Memcpy#

Configuring the kernel#

template<unsigned int NonBlevBlockSize, unsigned int NonBlevItemsPerThread, unsigned int TlevItemsPerThread, unsigned int BlevBlockSize, unsigned int BlevItemsPerThread, unsigned int WlevSizeThreshold, unsigned int BlevSizeThreshold, unsigned int SizeLimit = std::numeric_limits<unsigned int>::max()>
struct batch_memcpy_config : public rocprim::detail::batch_memcpy_config_params#

Configuration of device-level batch memcopy primitives.

Template Parameters:
  • BlockSize – - number of threads in a block.

  • ItemsPerThread – - number of items processed by each thread.

  • BlockLoadMethod – - method for loading input values.

  • BlockStoreMethod – - method for storing values.

  • SizeLimit – - limit on the number of items for a single adjacent difference kernel launch.

Subclassed by rocprim::batch_copy_config< 256, 2, 8, 128, 32, 128, 1024 >, rocprim::detail::default_batch_copy_config< arch, value_type, enable >, rocprim::detail::default_batch_memcpy_config< arch, value_type, enable >

batch_memcpy#

template<class Config_ = default_config, class InputBufferItType, class OutputBufferItType, class BufferSizeItType>
static inline hipError_t rocprim::batch_memcpy(void *temporary_storage, size_t &storage_size, InputBufferItType sources, OutputBufferItType destinations, BufferSizeItType sizes, uint32_t num_copies, hipStream_t stream = hipStreamDefault, bool debug_synchronous = false)#

Copy sizes[i] bytes from sources[i] to destinations[i] for all i in the range [0, num_copies].

Performs multiple device to device memory copies as a single batched operation. Roughly equivalent to

for (auto i = 0; i < num_copies; ++i) {
    char* src = sources[i];
    char* dst = destinations[i];
    auto size = sizes[i];
    hipMemcpyAsync(dst, src, size, hipMemcpyDeviceToDevice, stream);
}
except executed on the device in parallel. Note that sources and destinations do not have to be part of the same array. I.e. you can copy from both array A and B to array C and D with a single call to this function. Source ranges are allowed to overlap, however, destinations overlapping with either other destinations or with sources is not allowed, and will result in undefined behaviour.

Example

In this example multiple sections of data are copied from a to b .

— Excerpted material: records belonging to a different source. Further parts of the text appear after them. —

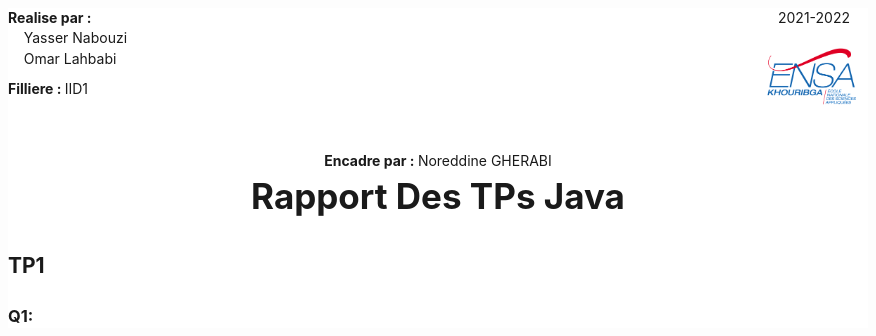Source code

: <div style="display:flex;justify-content:space-between">
    <div>
        <strong>
            Realise par :
        </strong>  
        <br>&nbsp;&nbsp;&nbsp;&nbsp;Yasser Nabouzi
        <br>&nbsp;&nbsp;&nbsp;&nbsp;Omar Lahbabi 
    </div>
    <div>
        <div>
            2021-2022
        </div>
        <div>
            <img src="assets\ensalogo.png" width = 90 style="margin-top:20px;position:relative;right:12px">
        </div>
    </div>
</div>
<br>
<div style="position:relative;bottom:51px">
    <strong>
        Filliere :
    </strong>  IID1
</div>
<div style = "text-align:center">
    <strong>
        Encadre par : 
    </strong>Noreddine GHERABI 
</div>
<div style="font-size:35px;font-weight:bold;text-align:center;">
    Rapport Des TPs Java
</div>


## TP1
### Q1:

#include <rocprim/rocprim.hpp

// Device allocated data:
int* a;             // e.g, [9, 1, 2, 3, 4, 5, 6, 7, 8]
int* b;             // e.g, [0, 0, 0, 0, 0, 0, 0, 0, 0]

// Batch memcpy parameters:
int   num_copies;   // Number of buffers to copy.
                     // e.g, 4.
int** sources;       // Pointer to source pointers.
                     // e.g, [&a[0], &a[4] &a[7]]
int** destinations;  // Pointer to destination pointers.
                     // e.g, [&b[5], &b[2] &b[0]]
int*  sizes;         // Size of buffers to copy.
                     // e.g., [3 * sizeof(int), 2 * sizeof(int), 2 * sizeof(int)]

// Calculate the required temporary storage.
size_t temporary_storage_size_bytes;
void* temporary_storage_ptr = nullptr;
rocprim::batch_memcpy(
    temporary_storage_ptr,
    temporary_storage_size_bytes,
    sources,
    destinations,
    sizes,
    num_buffers);

// Allocate temporary storage.
hipMalloc(&temporary_storage_ptr, temporary_storage_size_bytes);

// Copy buffers.
rocprim::batch_memcpy(
    temporary_storage_ptr,
    temporary_storage_size_bytes,
    sources,
    destinations,
    sizes,
    num_copies);

// b is now: [7, 8, 4, 5, 0, 9, 1, 2, 0]
//   3rd copy ^--^  ^--^     ^--^--^ 1st copy
//                2nd copy

Template Parameters:
  • Config – [optional] Configuration of the primitive, must be default_config or batch_memcpy_config.

  • InputBufferItType – type of iterator to source pointers.

  • OutputBufferItType – type of iterator to desetination pointers.

  • BufferSizeItType – type of iterator to sizes.

Parameters:
  • temporary_storage[in] pointer to device-accessible temporary storage. When a null pointer is passed, the required allocation size in bytes is written to storage_size and the function returns without performing the copy.

  • storage_size[inout] reference to the size in bytes of temporary_storage.

  • sources[in] iterator of source pointers.

  • destinations[in] iterator of destination pointers.

  • sizes[in] iterator of range sizes to copy.

  • num_copies[in] number of ranges to copy

  • stream[in] [optional] HIP stream object to enqueue the copy on. Default is hipStreamDefault.

  • debug_synchronous[in] [optional] If true, synchronization after every kernel launch is forced in order to check for errors. The default value is false.